- Records supplied -
+ + + + + + +

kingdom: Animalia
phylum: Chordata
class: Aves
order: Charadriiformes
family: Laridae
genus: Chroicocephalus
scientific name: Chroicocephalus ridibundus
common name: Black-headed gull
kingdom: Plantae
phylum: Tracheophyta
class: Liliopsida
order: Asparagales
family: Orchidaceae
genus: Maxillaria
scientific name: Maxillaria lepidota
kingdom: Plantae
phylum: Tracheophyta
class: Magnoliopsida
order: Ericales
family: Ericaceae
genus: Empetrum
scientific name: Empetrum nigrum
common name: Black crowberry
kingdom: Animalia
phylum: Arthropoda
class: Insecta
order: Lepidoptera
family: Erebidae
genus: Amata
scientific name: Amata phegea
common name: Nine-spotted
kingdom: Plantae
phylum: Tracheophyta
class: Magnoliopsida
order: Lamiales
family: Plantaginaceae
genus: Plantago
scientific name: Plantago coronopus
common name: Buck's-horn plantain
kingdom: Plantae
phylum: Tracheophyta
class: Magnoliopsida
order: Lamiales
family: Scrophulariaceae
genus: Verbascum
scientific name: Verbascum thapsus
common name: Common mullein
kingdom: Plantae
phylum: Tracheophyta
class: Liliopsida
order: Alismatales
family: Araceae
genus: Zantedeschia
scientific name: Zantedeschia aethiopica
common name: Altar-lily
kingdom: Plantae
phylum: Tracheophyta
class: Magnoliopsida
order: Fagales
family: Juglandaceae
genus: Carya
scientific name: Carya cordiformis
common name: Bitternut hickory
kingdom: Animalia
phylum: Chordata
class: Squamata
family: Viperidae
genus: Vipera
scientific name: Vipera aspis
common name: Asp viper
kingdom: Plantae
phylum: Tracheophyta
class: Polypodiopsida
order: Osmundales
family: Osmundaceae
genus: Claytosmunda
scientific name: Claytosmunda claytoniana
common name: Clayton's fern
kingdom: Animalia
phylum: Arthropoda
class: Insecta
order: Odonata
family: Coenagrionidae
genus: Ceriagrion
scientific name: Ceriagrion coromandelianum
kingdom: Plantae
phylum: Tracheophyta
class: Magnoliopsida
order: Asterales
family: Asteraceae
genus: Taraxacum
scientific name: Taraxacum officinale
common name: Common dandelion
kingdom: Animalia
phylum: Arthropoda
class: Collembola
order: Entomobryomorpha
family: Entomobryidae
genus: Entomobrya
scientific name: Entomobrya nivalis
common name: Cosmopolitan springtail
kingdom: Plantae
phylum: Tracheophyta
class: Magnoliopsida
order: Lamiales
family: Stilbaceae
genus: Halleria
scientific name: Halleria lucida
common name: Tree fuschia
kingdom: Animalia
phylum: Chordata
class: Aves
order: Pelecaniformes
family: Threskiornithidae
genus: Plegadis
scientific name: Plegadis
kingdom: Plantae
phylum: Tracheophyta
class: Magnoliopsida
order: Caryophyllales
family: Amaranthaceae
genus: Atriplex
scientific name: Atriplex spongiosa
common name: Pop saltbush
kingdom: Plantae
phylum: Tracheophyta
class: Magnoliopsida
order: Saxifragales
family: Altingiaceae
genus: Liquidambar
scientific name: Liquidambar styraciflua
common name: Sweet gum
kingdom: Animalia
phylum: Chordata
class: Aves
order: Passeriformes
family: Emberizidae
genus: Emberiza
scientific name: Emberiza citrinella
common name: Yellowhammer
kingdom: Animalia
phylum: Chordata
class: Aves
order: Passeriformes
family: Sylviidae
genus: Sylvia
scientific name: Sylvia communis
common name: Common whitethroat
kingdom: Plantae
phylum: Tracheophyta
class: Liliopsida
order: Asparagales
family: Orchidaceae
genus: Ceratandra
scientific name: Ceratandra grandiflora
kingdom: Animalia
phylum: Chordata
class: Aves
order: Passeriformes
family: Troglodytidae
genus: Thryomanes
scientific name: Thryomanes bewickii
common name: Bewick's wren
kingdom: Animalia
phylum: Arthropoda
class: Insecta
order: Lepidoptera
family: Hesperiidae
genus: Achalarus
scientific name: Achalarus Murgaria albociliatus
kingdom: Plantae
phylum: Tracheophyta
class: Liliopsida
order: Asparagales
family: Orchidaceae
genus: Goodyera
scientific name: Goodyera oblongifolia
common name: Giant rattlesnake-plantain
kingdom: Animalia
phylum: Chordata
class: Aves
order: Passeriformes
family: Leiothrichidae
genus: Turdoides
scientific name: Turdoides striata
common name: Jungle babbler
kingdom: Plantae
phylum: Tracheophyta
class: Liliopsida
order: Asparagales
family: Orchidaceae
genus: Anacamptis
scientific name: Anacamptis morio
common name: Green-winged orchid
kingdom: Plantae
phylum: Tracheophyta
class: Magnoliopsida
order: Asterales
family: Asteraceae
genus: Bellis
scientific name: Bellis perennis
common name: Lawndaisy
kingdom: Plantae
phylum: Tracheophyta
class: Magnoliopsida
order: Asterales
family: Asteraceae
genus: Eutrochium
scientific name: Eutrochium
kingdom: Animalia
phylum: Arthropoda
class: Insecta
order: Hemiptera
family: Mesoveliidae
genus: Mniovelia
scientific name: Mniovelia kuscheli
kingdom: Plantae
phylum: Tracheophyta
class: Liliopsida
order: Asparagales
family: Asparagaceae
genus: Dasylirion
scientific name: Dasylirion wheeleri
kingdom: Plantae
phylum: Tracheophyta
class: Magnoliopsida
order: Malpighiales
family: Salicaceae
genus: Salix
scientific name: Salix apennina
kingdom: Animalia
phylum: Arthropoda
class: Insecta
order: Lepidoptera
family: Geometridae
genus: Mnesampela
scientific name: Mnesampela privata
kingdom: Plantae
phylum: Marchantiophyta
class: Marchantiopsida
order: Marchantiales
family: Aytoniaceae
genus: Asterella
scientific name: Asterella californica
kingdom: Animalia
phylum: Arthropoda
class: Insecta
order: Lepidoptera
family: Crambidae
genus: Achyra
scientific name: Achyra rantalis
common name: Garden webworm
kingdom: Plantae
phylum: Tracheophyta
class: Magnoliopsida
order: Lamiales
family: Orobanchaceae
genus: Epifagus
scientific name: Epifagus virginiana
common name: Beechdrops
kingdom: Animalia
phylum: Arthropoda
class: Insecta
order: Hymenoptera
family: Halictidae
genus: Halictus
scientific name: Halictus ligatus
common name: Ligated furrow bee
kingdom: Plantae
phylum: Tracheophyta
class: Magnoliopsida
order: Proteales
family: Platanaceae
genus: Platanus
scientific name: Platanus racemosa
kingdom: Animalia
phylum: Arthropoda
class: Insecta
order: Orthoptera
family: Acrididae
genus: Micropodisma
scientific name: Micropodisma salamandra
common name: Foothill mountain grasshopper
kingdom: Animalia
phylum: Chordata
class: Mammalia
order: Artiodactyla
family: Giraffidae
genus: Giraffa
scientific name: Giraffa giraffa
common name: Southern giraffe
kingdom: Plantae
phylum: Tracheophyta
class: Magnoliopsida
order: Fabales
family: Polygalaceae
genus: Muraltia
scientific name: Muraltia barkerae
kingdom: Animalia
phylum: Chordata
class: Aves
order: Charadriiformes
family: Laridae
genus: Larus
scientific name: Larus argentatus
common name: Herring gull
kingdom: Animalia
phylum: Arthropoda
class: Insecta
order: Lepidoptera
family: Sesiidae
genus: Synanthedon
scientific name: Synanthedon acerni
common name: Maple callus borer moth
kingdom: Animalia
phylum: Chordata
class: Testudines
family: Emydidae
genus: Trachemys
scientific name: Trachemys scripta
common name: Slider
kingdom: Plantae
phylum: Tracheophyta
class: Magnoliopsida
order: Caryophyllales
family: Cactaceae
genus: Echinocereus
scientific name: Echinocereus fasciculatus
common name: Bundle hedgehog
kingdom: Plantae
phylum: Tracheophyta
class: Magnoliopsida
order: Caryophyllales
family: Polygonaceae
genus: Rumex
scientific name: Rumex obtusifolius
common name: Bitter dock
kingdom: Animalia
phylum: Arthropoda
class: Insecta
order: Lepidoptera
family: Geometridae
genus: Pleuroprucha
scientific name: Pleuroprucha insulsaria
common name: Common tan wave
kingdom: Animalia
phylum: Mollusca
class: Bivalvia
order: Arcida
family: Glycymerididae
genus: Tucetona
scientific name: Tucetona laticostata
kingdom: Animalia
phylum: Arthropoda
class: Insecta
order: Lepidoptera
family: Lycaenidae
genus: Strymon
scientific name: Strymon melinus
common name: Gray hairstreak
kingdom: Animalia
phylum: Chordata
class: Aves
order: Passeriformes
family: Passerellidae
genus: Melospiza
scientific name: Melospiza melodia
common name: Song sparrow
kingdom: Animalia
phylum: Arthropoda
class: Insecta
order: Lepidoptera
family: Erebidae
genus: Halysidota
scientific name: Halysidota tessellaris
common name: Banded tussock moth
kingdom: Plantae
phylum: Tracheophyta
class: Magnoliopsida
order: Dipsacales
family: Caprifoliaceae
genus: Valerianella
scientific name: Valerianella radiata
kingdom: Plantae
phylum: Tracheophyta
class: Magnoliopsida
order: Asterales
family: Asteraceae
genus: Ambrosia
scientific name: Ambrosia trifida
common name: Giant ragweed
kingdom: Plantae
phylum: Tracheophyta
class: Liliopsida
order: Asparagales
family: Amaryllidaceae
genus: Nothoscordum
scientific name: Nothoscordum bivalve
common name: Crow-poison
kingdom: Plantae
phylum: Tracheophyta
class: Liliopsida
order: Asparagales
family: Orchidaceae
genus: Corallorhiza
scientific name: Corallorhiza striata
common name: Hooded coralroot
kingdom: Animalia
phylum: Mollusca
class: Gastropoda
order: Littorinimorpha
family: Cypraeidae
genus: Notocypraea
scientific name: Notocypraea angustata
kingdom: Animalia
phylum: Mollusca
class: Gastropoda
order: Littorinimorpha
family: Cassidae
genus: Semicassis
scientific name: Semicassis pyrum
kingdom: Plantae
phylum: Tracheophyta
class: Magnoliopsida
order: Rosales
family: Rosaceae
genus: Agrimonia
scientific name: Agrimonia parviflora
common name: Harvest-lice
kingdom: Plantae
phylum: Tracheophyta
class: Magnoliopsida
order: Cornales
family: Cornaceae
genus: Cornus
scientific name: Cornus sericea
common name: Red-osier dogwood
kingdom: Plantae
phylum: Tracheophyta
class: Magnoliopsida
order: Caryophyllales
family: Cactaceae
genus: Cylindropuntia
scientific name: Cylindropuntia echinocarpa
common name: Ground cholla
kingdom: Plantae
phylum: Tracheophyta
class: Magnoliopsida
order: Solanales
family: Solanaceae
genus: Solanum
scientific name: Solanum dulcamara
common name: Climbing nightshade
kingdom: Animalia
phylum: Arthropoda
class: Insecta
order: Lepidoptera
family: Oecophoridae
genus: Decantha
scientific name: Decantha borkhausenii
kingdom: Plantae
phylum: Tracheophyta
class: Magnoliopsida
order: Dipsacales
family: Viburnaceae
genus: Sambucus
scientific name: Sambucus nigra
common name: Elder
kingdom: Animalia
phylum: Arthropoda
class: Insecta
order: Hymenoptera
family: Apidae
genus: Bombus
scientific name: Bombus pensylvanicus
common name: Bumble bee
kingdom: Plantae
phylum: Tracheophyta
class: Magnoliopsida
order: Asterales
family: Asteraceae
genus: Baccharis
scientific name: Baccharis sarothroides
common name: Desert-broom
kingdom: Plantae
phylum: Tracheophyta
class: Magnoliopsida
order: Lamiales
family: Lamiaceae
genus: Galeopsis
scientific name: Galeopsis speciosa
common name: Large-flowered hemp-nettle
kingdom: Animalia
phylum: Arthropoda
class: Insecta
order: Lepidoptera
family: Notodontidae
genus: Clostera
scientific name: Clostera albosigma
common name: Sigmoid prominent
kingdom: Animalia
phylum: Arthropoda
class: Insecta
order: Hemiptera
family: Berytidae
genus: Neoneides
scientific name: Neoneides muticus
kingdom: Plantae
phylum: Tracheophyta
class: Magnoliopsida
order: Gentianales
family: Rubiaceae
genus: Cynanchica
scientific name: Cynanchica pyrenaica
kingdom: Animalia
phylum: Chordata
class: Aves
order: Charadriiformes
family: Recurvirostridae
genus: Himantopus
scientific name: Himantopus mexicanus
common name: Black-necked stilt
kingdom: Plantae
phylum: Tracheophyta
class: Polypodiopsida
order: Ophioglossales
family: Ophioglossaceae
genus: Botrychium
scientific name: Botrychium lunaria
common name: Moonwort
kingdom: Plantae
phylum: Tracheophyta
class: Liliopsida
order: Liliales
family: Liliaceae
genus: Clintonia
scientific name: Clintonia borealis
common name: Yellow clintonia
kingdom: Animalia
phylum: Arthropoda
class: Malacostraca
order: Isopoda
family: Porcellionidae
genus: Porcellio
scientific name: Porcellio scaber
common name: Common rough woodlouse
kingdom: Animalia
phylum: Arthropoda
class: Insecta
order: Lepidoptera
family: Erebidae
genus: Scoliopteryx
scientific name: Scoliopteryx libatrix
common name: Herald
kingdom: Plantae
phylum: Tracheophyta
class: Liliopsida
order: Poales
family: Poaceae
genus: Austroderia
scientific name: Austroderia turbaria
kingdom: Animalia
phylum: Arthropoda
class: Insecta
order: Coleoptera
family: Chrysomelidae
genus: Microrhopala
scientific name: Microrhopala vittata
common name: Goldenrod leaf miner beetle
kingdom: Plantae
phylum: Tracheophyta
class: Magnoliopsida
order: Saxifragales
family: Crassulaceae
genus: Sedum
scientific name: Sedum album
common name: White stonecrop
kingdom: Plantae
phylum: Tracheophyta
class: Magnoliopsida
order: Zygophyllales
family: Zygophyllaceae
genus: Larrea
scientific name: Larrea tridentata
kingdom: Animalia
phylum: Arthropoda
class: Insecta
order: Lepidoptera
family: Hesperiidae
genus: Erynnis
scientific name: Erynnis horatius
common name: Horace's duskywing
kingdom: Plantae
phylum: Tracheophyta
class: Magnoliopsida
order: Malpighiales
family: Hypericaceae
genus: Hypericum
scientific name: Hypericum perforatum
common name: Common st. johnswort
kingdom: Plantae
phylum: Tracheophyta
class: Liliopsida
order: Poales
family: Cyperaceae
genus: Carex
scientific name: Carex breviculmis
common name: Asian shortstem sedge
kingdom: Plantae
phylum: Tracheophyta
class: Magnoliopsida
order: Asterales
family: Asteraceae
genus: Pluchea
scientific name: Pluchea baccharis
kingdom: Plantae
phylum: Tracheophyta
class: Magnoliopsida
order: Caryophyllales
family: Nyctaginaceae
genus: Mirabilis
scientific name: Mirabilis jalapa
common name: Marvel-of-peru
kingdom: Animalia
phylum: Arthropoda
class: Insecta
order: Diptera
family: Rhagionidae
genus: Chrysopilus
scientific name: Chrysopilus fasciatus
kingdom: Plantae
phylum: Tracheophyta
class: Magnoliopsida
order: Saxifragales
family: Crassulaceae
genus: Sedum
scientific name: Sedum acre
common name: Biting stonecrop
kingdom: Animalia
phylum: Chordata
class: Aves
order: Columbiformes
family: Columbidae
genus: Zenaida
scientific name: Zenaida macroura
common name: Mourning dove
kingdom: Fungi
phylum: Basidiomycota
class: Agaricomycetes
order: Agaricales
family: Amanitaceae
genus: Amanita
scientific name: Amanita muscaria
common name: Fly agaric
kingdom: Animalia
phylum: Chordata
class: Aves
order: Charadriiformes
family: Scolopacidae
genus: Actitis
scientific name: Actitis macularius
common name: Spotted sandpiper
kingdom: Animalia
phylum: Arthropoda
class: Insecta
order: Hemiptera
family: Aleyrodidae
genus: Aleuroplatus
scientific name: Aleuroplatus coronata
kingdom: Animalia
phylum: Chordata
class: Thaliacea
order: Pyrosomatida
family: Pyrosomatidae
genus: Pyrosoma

+ + + + + + +

- Task goal -
Recast the records, from the first line through the line containing "class: Squamata", as a JSON list of strings with one string per line and no blank lines.

- Correct output -
[
  "kingdom: Animalia",
  "phylum: Chordata",
  "class: Aves",
  "order: Charadriiformes",
  "family: Laridae",
  "genus: Chroicocephalus",
  "scientific name: Chroicocephalus ridibundus",
  "common name: Black-headed gull",
  "kingdom: Plantae",
  "phylum: Tracheophyta",
  "class: Liliopsida",
  "order: Asparagales",
  "family: Orchidaceae",
  "genus: Maxillaria",
  "scientific name: Maxillaria lepidota",
  "kingdom: Plantae",
  "phylum: Tracheophyta",
  "class: Magnoliopsida",
  "order: Ericales",
  "family: Ericaceae",
  "genus: Empetrum",
  "scientific name: Empetrum nigrum",
  "common name: Black crowberry",
  "kingdom: Animalia",
  "phylum: Arthropoda",
  "class: Insecta",
  "order: Lepidoptera",
  "family: Erebidae",
  "genus: Amata",
  "scientific name: Amata phegea",
  "common name: Nine-spotted",
  "kingdom: Plantae",
  "phylum: Tracheophyta",
  "class: Magnoliopsida",
  "order: Lamiales",
  "family: Plantaginaceae",
  "genus: Plantago",
  "scientific name: Plantago coronopus",
  "common name: Buck's-horn plantain",
  "kingdom: Plantae",
  "phylum: Tracheophyta",
  "class: Magnoliopsida",
  "order: Lamiales",
  "family: Scrophulariaceae",
  "genus: Verbascum",
  "scientific name: Verbascum thapsus",
  "common name: Common mullein",
  "kingdom: Plantae",
  "phylum: Tracheophyta",
  "class: Liliopsida",
  "order: Alismatales",
  "family: Araceae",
  "genus: Zantedeschia",
  "scientific name: Zantedeschia aethiopica",
  "common name: Altar-lily",
  "kingdom: Plantae",
  "phylum: Tracheophyta",
  "class: Magnoliopsida",
  "order: Fagales",
  "family: Juglandaceae",
  "genus: Carya",
  "scientific name: Carya cordiformis",
  "common name: Bitternut hickory",
  "kingdom: Animalia",
  "phylum: Chordata",
  "class: Squamata"
]